A few weeks in to quarantine
After a few weeks, I started to feel a bit less scared. Until, our supplies ran out and we couldn't get groceries delivered for at least a week.
Being the only one in the family without asthma, I had to go out to the grocery store to stock up.
I remember walking down the nearly empty aisles and it felt like a scene from handmaids tale. Everyone looked terrified to be there. Music wasn't playing over the loudspeakers either. It was a woman's voice, eerily telling everyone to stay 6 feet apart and to move one way in the aisles.
Seeing everyone walking around in masks was actually really scary for me. It was just such a stark contrast to how things were just a few weeks ago. I didn't think it would feel that way but seeing it in person changed everything.
When I got home from the grocery store, my kids were all ready and waiting. Excited to help put all the items away and see what kind of food I got for them.
But I couldn't let them help this time. They didn't understand why they couldn't touch anything in the bags or even me until we got everything wiped down with lysol wipes.
A few days later, I felt warm and thought I might have a fever. But I was alone in my car, about 25 minutes away from my house and my thermometer.
At that moment, it all hit me. The fear that I had gotten coronavirus from the grocery store and brought it home to my family full of high-risk people. I started panicking and sobbing. I felt sick to my stomach. I was imagining every worst-case scenario and how I would handle it and what I would need to do.
When I got home, I didn't have a fever and I didn't get sick. But my perspective on motherhood had already changed.
A new understanding of motherhood
I have always been thankful for my kids and loved being a mother.
But, as the weeks go on, I'm starting to notice how my idea of being a mother has changed.
I used to feel like I was doing a great job if they were eating well, sleeping well, behaving....
Now, I feel that the most important part of being a mother, is seeing your own family as your refuge. Feeling like we are each other's safe place.
I am unbelievably thankful that my husband and kids haven't gotten Coronavirus so far. I take pride in the fact that they are safe right now. All of the little things that I do and feel all day every day during this quarantine are making a difference.
I value every easy breath that they take. I watch them sit quietly and notice their little chests going up and down each time they breathe in and out. Even as an asthma mom, I've never paid so much attention to that.
We've settled in to being together all the time as a family and it feels wonderful. It feels like a safe haven being all together in a time like this.

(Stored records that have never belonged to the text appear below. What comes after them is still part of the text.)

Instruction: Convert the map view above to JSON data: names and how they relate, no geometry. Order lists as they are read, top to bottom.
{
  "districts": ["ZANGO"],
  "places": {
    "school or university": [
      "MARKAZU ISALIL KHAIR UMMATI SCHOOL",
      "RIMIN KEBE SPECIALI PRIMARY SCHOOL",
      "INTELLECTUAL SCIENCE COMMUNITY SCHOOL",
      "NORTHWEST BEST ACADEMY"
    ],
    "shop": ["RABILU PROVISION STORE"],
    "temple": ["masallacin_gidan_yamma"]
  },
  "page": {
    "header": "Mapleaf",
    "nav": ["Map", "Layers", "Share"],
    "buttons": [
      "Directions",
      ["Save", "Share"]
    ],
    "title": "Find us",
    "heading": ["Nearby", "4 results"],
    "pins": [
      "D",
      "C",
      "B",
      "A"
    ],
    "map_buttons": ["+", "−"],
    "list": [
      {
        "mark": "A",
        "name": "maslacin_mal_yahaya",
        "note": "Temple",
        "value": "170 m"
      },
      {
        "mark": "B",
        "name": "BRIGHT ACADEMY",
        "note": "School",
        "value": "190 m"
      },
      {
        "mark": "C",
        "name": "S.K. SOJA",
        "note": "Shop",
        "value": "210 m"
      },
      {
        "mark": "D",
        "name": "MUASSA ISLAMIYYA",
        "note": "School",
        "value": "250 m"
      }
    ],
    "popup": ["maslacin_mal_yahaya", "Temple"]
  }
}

I know the return to normal is lurking in the distance and it's really scary. Now, instead of being scared of me passing it to them, I'm afraid of everyone else.
But being able to slow down and see the tiny details that you normally miss has been the greatest gift I could ever ask for. And I'm not talking about the obvious getting to spend more time with your kids or letting them get a taste of a simple childhood kind of stuff.
I'm talking about appreciating a child who is safe for that minute in your arms. Watching them breathe, watching them smile. Why did I ever care about matching holiday outfits or what schedule they were on?
Today, we went for a drive through the park and my kids rolled down their windows, stuck their hands out and tried to "catch the air." How simple. How sweet.
Aren't we all just trying to "catch the air" at this point? Breathe another safe breathe until we go out to brave the world again?
I don't think I will ever look at my children the same way again. I don't think, after all this, that I will ever take any part of them for granted again. Listening to them talk about "the virus" and walking around our house with their face masks and goggles on to stay safe has been incredibly eye opening.
I have learned to look at them differently.... see them differently.
They've always been a blessing. But now, they are my breath of fresh air.